◆ TASK PROMPT: In the entries below, find every line with the string "brain" and copy it.

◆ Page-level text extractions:
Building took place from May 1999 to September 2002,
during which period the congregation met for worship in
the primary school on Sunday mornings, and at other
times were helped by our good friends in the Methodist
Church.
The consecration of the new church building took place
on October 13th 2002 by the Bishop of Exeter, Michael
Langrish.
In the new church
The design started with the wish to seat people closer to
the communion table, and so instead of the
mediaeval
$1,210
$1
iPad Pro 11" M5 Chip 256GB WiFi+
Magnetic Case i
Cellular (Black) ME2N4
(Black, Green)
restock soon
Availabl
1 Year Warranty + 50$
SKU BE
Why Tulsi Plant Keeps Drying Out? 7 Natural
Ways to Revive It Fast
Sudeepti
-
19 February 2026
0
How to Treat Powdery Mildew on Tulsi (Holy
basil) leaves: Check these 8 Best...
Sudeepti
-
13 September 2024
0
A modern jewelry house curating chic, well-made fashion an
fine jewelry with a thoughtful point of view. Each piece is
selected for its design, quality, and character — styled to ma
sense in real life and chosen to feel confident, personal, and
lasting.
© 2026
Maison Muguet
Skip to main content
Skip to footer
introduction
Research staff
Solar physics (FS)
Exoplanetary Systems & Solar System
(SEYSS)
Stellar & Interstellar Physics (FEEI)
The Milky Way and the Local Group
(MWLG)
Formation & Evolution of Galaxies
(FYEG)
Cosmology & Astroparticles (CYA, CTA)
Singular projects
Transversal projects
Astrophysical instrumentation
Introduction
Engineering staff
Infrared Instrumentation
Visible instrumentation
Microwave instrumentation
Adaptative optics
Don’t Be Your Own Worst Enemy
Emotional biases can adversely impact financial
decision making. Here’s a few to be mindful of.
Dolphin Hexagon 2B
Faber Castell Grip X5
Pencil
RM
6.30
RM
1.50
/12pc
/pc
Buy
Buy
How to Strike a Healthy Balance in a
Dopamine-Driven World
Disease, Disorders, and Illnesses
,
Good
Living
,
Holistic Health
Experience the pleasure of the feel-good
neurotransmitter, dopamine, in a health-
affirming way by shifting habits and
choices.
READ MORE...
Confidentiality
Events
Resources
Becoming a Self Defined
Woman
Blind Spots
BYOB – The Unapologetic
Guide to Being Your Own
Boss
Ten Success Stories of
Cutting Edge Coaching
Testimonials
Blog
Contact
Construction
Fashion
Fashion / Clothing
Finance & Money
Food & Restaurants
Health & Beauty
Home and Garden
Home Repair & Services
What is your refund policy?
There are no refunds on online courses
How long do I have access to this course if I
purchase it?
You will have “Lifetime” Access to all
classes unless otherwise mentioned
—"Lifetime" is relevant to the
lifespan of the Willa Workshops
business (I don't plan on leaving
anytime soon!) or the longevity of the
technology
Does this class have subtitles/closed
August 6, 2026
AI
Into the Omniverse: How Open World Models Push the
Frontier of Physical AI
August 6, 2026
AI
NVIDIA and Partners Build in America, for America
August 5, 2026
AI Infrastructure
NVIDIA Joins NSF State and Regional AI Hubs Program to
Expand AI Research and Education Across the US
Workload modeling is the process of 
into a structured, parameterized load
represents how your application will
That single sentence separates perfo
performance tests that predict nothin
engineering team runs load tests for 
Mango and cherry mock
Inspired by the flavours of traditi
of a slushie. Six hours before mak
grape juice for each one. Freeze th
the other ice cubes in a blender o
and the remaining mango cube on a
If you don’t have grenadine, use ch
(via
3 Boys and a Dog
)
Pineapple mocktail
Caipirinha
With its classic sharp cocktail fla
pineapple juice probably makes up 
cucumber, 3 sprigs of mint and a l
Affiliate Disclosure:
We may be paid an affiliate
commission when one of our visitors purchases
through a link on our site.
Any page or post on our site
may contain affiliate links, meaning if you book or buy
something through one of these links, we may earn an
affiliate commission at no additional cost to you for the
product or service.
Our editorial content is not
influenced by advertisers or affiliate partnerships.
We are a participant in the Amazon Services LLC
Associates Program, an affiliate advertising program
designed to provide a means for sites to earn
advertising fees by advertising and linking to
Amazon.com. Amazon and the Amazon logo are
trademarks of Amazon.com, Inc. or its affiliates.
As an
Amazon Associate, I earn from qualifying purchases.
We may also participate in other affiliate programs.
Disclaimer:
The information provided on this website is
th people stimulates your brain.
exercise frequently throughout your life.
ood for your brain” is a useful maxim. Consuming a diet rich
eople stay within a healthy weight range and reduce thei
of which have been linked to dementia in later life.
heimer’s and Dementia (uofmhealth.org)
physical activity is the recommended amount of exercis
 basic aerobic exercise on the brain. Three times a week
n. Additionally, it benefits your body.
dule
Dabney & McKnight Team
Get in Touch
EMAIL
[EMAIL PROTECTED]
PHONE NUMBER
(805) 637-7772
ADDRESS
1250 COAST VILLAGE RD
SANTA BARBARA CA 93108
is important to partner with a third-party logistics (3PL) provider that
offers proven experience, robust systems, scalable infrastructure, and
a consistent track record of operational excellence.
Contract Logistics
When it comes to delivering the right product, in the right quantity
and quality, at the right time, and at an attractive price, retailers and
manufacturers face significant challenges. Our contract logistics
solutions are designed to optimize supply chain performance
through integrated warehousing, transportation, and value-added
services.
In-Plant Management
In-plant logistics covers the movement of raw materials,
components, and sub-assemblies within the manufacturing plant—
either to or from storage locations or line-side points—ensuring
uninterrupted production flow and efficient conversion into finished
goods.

◆ OUTPUT OF THE EXERCISE:
th people stimulates your brain.
ood for your brain” is a useful maxim. Consuming a diet rich
 basic aerobic exercise on the brain. Three times a week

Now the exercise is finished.